■ PROVIDED INFORMATION:
=====

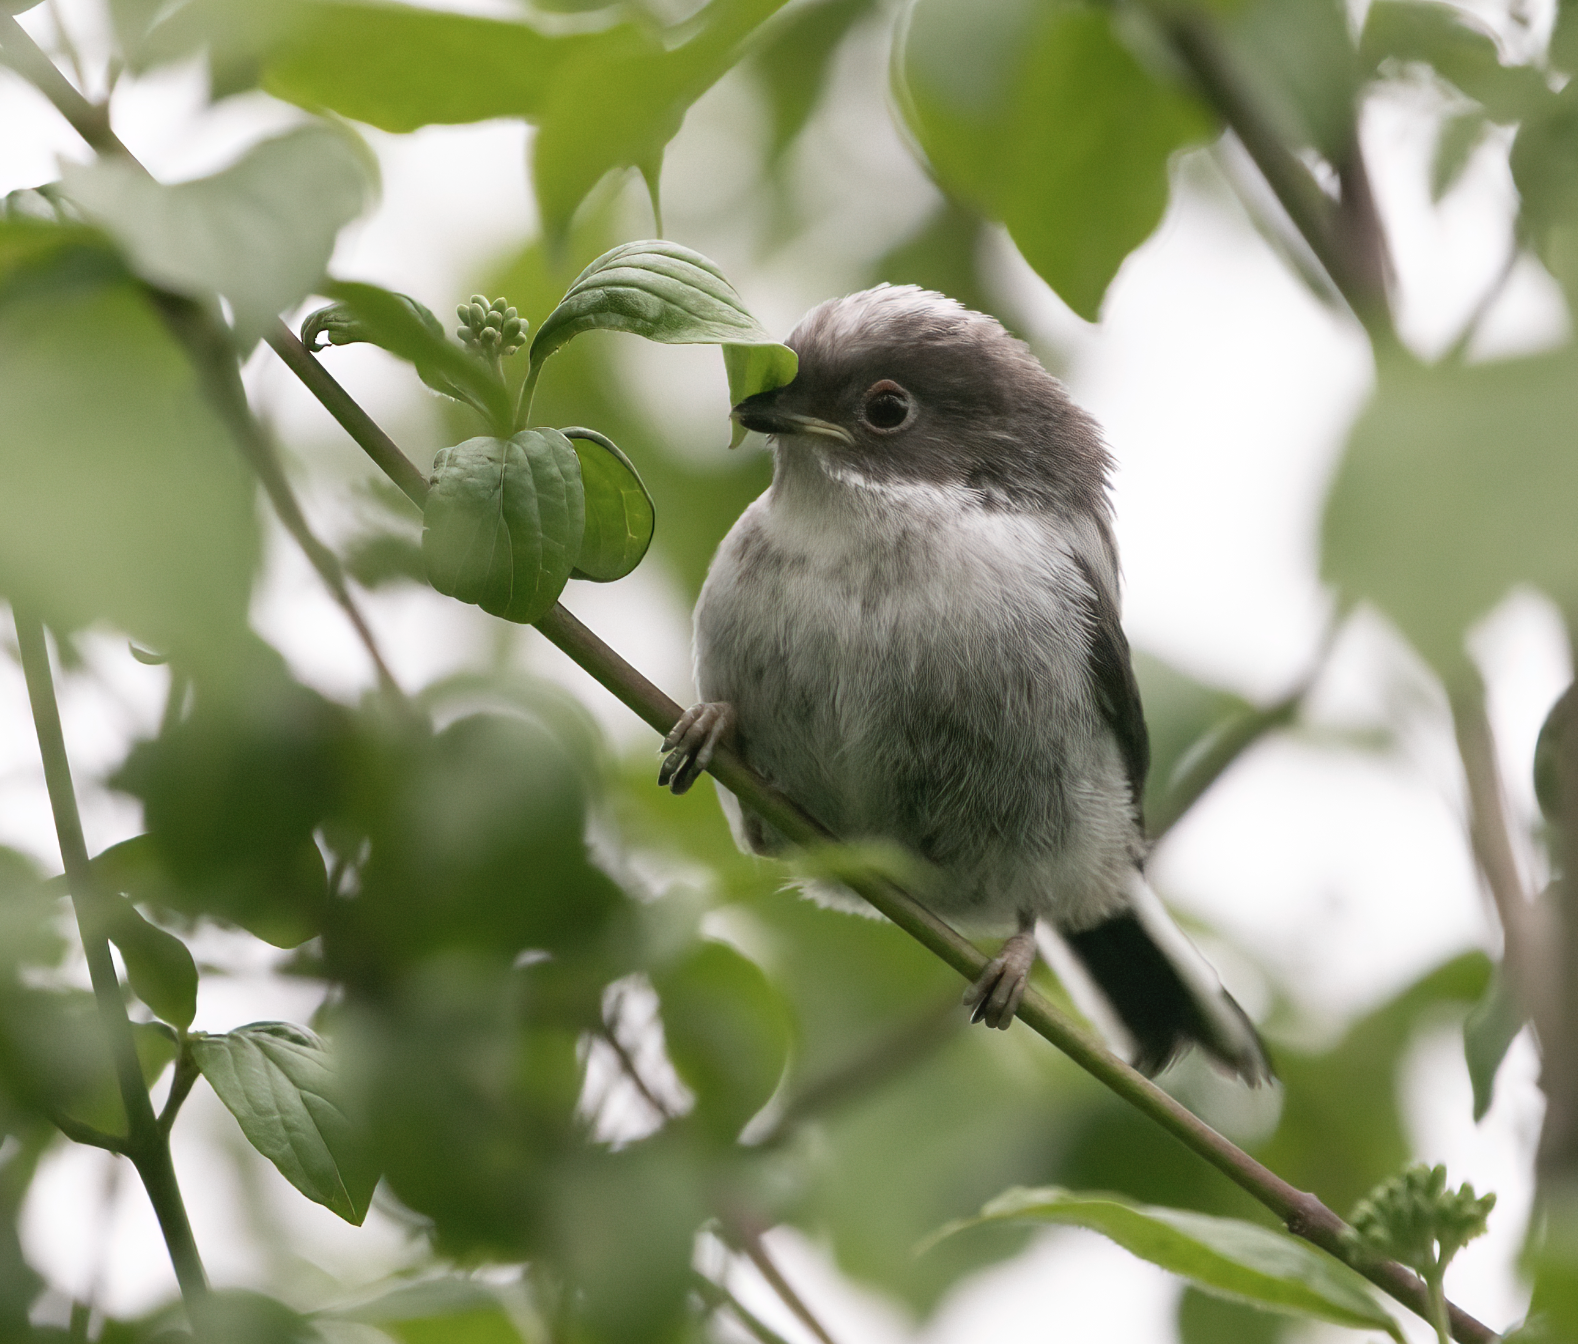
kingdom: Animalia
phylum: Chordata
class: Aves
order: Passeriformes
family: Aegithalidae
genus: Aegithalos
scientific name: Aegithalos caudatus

=====

■ DIRECTION:
Rewrite these lines with "scientific name" replaced by "species" and everything else unchanged, leaving out the pictures.

■ SOLUTION TO THE EXERCISE:
kingdom: Animalia
phylum: Chordata
class: Aves
order: Passeriformes
family: Aegithalidae
genus: Aegithalos
species: Aegithalos caudatus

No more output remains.